# What is expected
Once you find the line with "(predicción vs.\ observado)." in the data below, transcribe exactly each line from there to the line with "# arguments", inclusive, and nothing else. Drop the pictures.

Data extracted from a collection
>>>
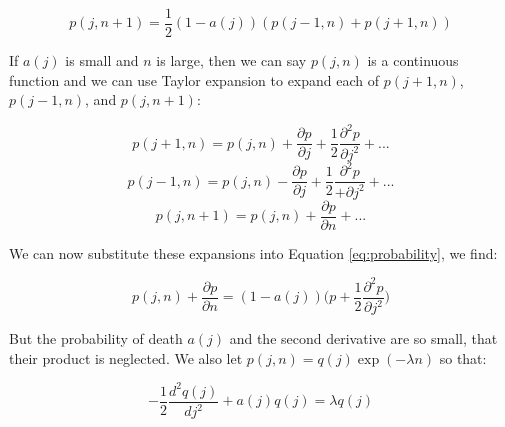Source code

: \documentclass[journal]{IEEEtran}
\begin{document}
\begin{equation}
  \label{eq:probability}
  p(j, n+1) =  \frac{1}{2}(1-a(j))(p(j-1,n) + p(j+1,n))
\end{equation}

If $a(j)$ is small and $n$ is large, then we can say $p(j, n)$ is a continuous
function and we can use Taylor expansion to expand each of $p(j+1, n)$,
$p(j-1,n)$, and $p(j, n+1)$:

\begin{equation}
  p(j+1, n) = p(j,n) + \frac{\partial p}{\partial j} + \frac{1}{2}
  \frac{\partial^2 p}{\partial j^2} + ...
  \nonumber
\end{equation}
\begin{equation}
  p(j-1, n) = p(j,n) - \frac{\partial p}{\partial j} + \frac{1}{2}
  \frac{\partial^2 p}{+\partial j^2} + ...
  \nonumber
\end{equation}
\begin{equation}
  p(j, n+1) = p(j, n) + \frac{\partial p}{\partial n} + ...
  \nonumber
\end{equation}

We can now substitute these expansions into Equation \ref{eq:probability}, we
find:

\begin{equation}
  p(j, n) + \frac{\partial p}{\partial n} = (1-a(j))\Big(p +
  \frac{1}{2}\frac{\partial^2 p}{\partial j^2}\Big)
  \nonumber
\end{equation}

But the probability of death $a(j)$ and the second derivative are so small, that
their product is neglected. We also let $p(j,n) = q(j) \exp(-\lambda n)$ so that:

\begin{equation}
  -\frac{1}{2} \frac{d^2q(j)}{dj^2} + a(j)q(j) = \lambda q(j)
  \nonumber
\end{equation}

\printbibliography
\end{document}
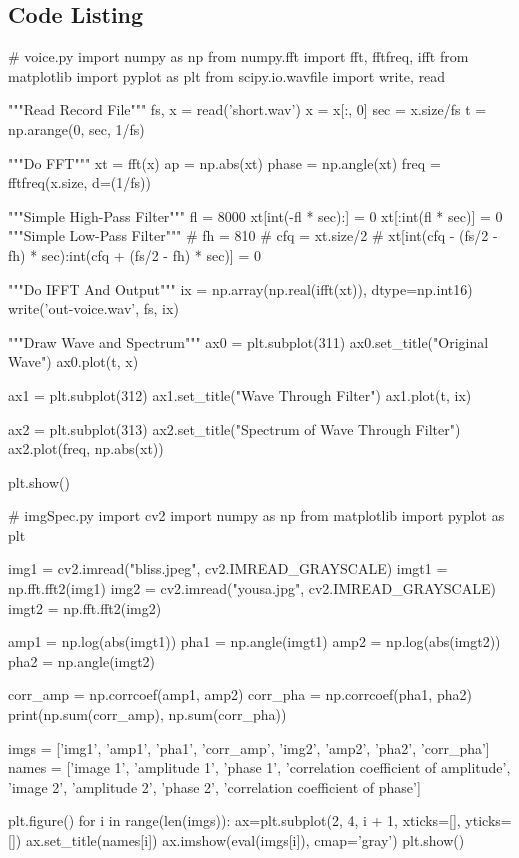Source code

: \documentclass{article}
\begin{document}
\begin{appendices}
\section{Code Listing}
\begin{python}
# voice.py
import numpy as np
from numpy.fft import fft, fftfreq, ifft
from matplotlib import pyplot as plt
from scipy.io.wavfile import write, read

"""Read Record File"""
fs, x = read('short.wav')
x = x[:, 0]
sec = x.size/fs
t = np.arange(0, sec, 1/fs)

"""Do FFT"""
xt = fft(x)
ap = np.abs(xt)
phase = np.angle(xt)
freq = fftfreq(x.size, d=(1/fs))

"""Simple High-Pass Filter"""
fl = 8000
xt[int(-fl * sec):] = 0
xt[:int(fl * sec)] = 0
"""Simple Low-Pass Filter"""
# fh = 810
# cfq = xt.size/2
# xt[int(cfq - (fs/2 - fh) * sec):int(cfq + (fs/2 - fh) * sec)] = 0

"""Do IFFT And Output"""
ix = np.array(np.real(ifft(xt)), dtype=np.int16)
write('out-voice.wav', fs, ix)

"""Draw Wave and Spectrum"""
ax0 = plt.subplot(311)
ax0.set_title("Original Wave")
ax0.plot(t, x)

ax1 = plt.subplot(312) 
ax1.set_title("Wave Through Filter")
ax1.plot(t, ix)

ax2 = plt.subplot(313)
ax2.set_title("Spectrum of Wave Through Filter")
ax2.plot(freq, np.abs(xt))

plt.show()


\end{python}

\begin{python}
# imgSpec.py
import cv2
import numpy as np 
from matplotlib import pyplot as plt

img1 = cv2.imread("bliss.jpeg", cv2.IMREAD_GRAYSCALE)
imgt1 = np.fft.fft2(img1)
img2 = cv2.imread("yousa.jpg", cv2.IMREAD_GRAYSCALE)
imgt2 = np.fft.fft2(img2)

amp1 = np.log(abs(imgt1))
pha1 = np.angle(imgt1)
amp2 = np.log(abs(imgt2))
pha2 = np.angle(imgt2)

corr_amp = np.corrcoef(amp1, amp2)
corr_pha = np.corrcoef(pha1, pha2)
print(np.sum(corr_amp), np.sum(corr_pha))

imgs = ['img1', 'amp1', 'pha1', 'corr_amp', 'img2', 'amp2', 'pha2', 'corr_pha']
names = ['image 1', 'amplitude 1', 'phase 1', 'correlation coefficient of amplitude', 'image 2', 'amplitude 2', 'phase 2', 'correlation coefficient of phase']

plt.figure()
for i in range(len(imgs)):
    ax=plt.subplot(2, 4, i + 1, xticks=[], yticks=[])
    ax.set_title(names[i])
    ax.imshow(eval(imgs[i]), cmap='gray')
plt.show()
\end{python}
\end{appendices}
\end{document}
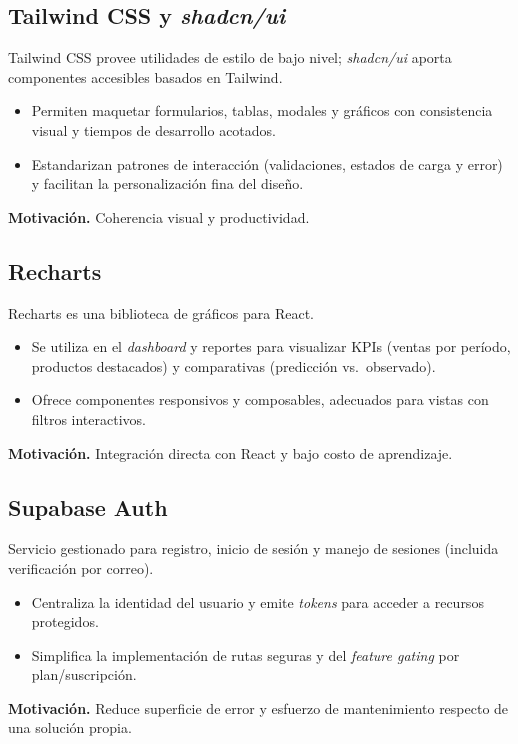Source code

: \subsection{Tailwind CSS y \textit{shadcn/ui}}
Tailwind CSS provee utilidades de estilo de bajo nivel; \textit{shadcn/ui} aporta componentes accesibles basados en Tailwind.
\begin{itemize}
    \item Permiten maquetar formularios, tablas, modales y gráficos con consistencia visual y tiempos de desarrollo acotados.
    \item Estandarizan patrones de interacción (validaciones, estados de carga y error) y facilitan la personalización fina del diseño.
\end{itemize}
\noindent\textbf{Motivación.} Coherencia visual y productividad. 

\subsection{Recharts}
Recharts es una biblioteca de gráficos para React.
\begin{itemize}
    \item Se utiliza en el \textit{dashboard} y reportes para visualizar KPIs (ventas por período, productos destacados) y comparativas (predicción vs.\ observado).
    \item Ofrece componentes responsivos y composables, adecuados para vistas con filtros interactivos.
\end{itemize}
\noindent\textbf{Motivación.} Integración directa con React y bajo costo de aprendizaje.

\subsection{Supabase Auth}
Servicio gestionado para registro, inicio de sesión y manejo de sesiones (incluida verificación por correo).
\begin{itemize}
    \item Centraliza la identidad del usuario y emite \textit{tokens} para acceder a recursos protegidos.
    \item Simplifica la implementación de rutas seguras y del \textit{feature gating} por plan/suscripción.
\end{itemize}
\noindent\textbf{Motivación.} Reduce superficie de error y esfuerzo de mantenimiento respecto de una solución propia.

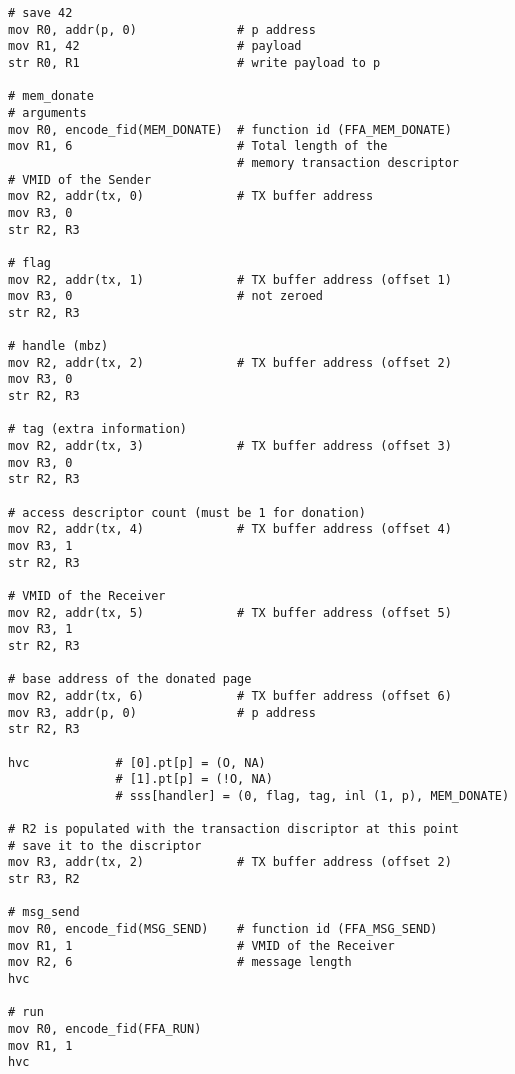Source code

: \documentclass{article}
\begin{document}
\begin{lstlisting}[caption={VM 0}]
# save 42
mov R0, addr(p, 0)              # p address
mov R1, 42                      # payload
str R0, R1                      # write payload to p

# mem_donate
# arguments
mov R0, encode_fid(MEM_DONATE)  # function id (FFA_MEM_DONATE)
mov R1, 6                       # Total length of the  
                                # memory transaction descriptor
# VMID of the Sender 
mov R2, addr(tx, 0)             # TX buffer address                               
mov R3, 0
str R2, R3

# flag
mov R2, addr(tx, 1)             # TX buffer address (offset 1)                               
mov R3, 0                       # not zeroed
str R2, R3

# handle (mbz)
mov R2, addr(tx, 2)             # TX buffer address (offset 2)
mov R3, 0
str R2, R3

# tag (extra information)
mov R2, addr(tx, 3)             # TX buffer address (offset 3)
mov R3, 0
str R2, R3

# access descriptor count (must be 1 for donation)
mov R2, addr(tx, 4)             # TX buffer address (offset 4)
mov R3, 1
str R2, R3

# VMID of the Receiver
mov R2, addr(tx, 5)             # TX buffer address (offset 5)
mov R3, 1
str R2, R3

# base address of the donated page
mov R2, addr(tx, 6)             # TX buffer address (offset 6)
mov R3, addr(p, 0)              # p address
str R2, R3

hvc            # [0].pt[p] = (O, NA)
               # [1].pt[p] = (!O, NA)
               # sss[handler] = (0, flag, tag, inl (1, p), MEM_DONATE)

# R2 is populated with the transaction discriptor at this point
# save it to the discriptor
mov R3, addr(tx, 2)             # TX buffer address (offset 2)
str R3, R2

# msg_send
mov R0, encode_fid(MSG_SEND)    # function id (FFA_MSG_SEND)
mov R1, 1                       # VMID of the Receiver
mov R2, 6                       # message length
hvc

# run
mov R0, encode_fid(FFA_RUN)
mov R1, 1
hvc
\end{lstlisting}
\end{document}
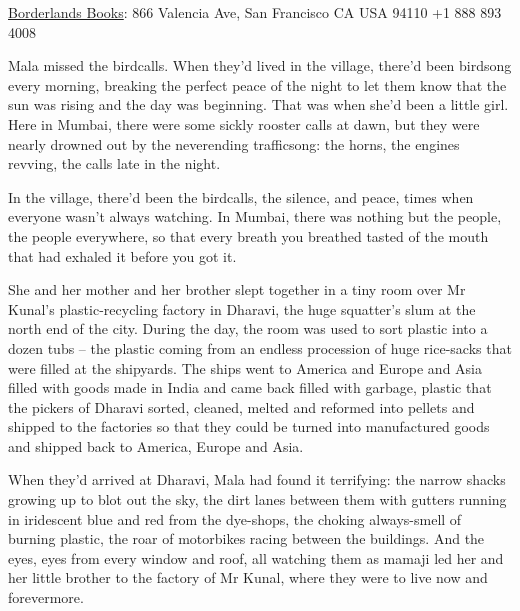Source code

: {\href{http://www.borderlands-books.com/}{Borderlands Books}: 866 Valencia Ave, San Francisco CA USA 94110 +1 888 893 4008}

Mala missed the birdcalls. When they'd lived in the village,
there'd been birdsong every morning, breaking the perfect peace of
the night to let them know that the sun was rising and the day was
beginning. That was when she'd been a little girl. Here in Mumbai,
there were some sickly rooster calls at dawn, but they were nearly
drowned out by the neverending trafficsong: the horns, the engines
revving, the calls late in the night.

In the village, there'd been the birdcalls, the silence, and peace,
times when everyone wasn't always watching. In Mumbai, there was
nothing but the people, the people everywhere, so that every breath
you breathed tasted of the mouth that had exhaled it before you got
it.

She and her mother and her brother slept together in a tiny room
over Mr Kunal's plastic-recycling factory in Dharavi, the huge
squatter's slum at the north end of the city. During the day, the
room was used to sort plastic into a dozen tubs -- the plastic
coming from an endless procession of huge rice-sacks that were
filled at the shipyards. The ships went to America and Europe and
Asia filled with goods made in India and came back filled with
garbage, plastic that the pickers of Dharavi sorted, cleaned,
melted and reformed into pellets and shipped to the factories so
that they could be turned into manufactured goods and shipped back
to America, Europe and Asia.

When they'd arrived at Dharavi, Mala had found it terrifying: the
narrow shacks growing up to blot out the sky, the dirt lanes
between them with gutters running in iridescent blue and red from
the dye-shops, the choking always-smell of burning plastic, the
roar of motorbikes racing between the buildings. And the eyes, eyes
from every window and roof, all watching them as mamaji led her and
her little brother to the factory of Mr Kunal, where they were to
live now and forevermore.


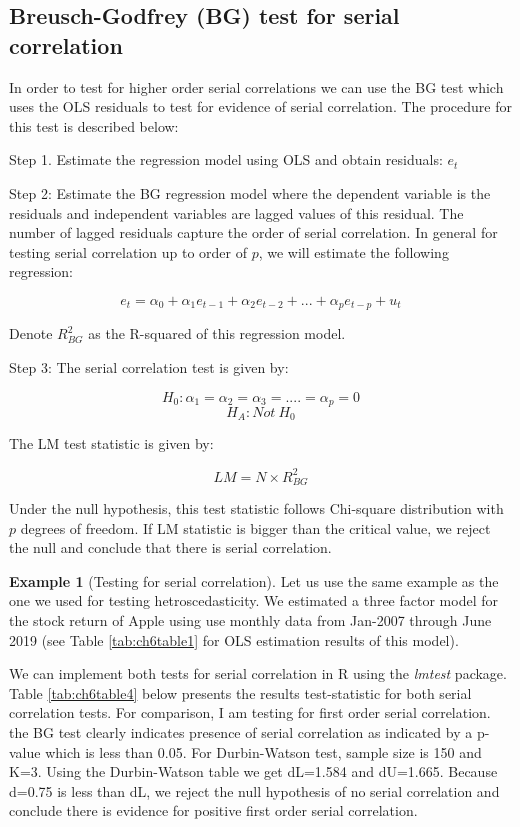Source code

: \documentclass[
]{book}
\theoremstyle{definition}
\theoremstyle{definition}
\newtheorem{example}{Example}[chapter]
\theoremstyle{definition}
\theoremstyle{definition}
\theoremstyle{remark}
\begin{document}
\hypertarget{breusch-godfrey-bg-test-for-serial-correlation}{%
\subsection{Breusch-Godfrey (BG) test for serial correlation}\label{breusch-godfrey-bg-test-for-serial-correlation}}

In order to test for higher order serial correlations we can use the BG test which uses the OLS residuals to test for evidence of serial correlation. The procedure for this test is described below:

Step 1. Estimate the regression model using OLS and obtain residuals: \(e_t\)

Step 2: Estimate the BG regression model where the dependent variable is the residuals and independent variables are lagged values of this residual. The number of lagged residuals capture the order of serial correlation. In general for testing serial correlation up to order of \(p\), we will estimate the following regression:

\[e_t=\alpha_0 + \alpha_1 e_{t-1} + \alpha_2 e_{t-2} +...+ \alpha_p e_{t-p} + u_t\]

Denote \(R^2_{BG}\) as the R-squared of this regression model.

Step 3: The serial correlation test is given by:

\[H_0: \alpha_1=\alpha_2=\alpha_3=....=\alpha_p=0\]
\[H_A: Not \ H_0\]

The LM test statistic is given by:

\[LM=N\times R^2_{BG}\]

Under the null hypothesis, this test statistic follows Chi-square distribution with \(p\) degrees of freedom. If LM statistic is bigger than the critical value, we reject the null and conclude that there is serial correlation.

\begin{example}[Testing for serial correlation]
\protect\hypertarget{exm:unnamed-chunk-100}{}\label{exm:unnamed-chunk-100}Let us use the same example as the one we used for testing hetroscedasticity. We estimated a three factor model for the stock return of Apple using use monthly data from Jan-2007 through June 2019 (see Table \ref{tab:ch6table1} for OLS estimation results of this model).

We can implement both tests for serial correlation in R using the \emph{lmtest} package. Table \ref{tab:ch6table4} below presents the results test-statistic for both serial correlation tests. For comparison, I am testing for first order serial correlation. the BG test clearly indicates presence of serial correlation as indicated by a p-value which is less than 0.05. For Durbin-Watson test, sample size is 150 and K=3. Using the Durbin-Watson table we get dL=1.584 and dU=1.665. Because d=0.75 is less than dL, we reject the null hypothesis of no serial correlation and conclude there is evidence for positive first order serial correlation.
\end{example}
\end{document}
<<<
# Solved exercise
    \item Se utiliza en el \textit{dashboard} y reportes para visualizar KPIs (ventas por período, productos destacados) y comparativas (predicción vs.\ observado).
    \item Ofrece componentes responsivos y composables, adecuados para vistas con filtros interactivos.
\end{itemize}
\noindent\textbf{Motivación.} Integración directa con React y bajo costo de aprendizaje.

\subsection{Supabase Auth}
Servicio gestionado para registro, inicio de sesión y manejo de sesiones (incluida verificación por correo).
\begin{itemize}
    \item Centraliza la identidad del usuario y emite \textit{tokens} para acceder a recursos protegidos.
    \item Simplifica la implementación de rutas seguras y del \textit{feature gating} por plan/suscripción.
\end{itemize}
\noindent\textbf{Motivación.} Reduce superficie de error y esfuerzo de mantenimiento respecto de una solución propia.

Source code

: \documentclass{article}
\begin{document}
\begin{lstlisting}[caption={VM 0}]
# save 42
mov R0, addr(p, 0)              # p address
mov R1, 42                      # payload
str R0, R1                      # write payload to p

# mem_donate
# arguments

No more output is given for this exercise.